Somebody needs to start taking this argument on, whether in this blog post or not. We keep hearing that increased government spending is necessary in a serious recession but there is no basis for the theory. Yes, you can get a temporary increase in economic activity, but it comes at a cost that is generally unseen. The whole argument for increasing government spending depends on ignoring the costs of draining resources out of the private sector to finance the spending while focusing on visible benefits bestowed on its beneficiaries. This argument has been made almost as long as we have had governments. It is tremendously popular because it lets those in charge show how much they care and point to visible benefits that make them appear to be doing something worth while. The argument has been made so often it is now considered to be common knowledge and, as Ms. Romer says, is included in most of the macro-economic models used today. But that does not make it true. The evidence is in the failed policies of the last several years, including many policies of Republican administrations. The evidence is also in FDR’s failure to ever bring the United States out of the Great Depression and in the Japanese attempts to buy their way out of the lost decade of the nineties. Our government cannot spend our way to prosperity.

I am becoming increasingly angry at people, who should know better, failing to challenge the need for increased government spending or for failing to challenge the statement that we would be much worse off if we had not spent trillions of dollars in stimulus. It is simply not true and I challenge anyone to prove that it is.

Bob Murphy writes:

David, unfortunately I have to agree with your detractors here. Romer is saying, "Sure, it raises taxes right away, but the short-term hike is negligible; a mere $30 billion in 2011. But over the decade, it's expected to reduce the deficit by $600 billion."
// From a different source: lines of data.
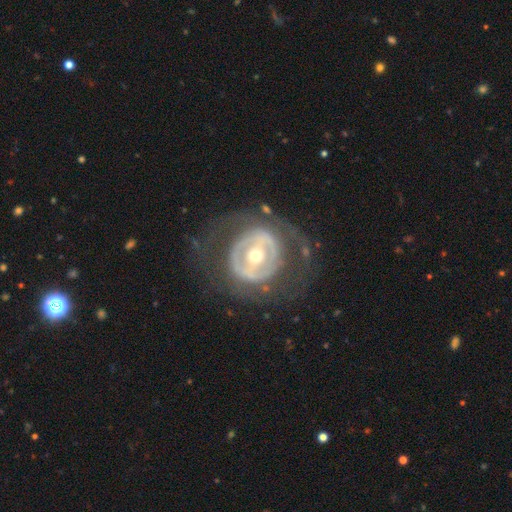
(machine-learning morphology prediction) smooth_or_featured: featured or disk (p=0.77) [alt: smooth p=0.17]
disk_edge_on: no (p=0.95) [alt: yes p=0.05]
bar: strong (p=0.44) [alt: weak p=0.29]
has_spiral_arms: no (p=0.65) [alt: yes p=0.35]
bulge_size: moderate (p=0.57) [alt: small p=0.38]
merging: none (p=0.67) [alt: major disturbance p=0.17]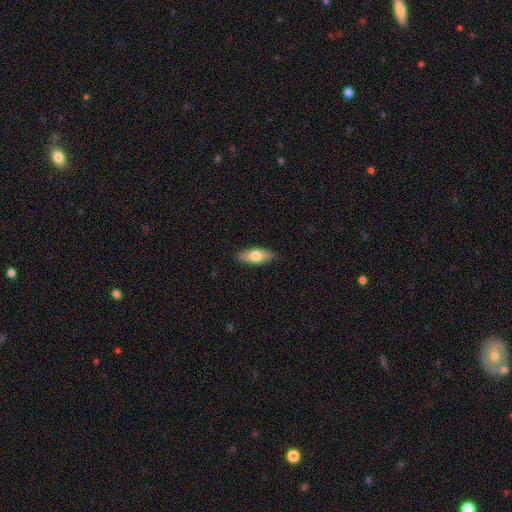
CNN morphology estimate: This is likely a smooth galaxy (72%). How rounded: clearly in between (82%). Merging: clearly none (88%).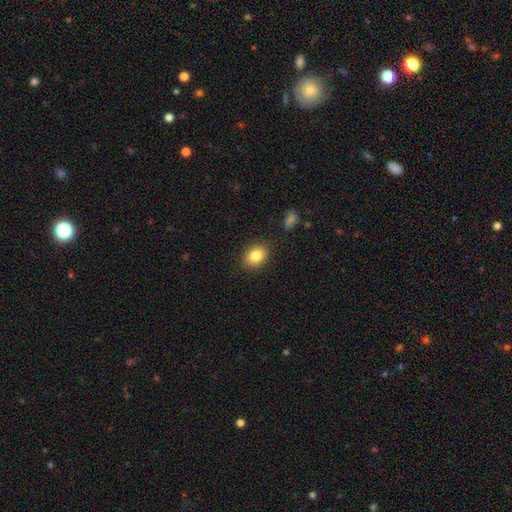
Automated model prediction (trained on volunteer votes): Overall: smooth (84%). How rounded: in between (68%; round 30%). Merging: none (86%).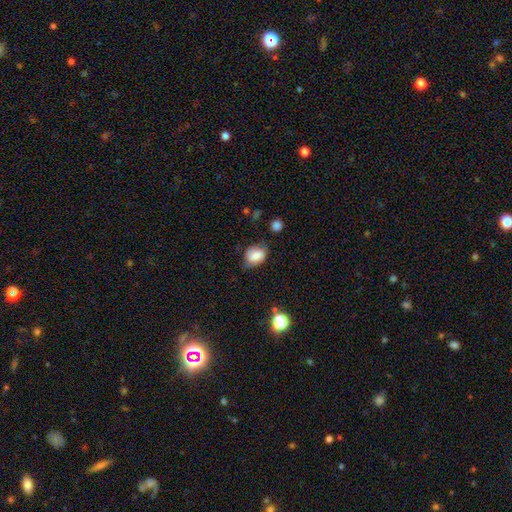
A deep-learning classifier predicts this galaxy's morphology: A smooth galaxy with no disk features (74%) that is in between round and cigar-shaped (60%). Merging: none (61%).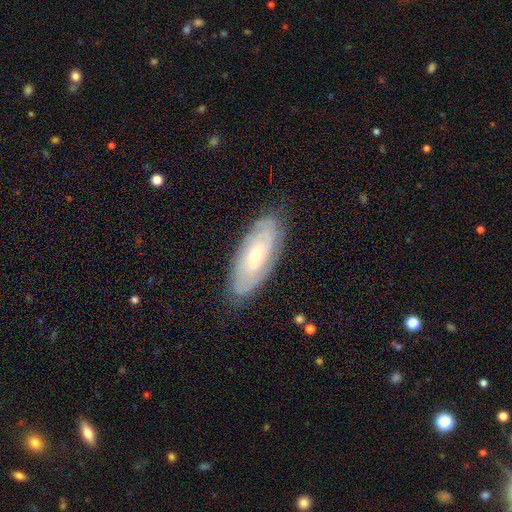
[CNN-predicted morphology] smooth_or_featured: featured or disk (p=0.66) [alt: smooth p=0.27]
disk_edge_on: no (p=0.86) [alt: yes p=0.14]
bar: no (p=0.74) [alt: weak p=0.21]
has_spiral_arms: yes (p=0.76) [alt: no p=0.24]
bulge_size: small (p=0.51) [alt: moderate p=0.45]
merging: none (p=0.81) [alt: minor disturbance p=0.15]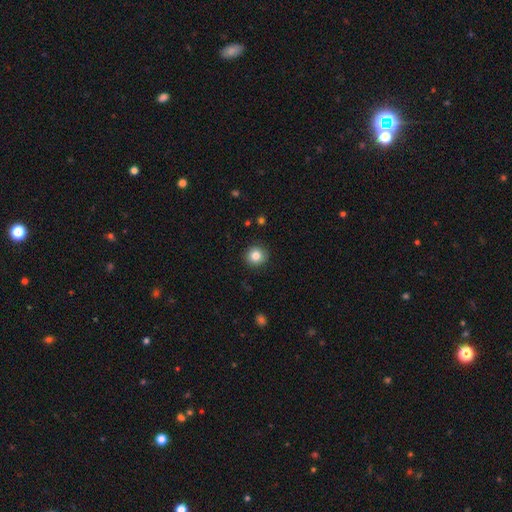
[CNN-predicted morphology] A smooth galaxy with no disk features (83%) that is round (92%). Merging: none (91%).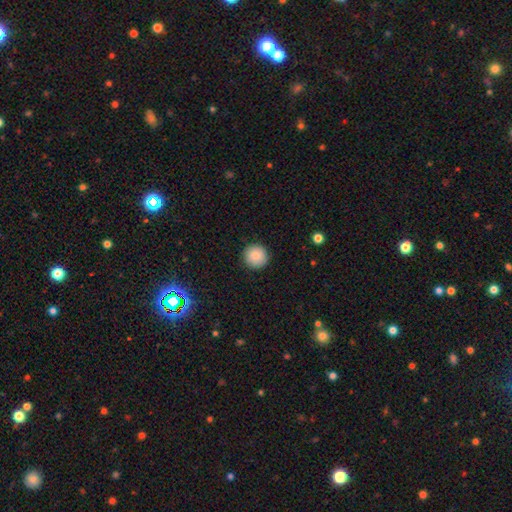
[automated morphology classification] Smooth or featured? Predicted: smooth (p=0.86). How rounded? Predicted: round (p=0.96). Merging? Predicted: none (p=0.91).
Now I suppose you could still zing her by saying, "Huh? So cutting the deficit by $63 billion a year [the average from 2012-2021] is fantastic and will matter a lot, but raising taxes by $30 billion in the midst of recession is negligible? At what point does negligible turn into effective? $48 billion?"

But from your post, it didn't seem like you were getting the nuance of her position.

David R. Henderson writes:

@Bob Murphy,
Like Robbie above, I don't think you can say that $30 billion is negligible but $60 billion is not.

Colin K writes:

Let's not forget that the rich exhibit the highest sensitivity to changes in marginal tax rates. At the very least they should not raise the capital gains tax.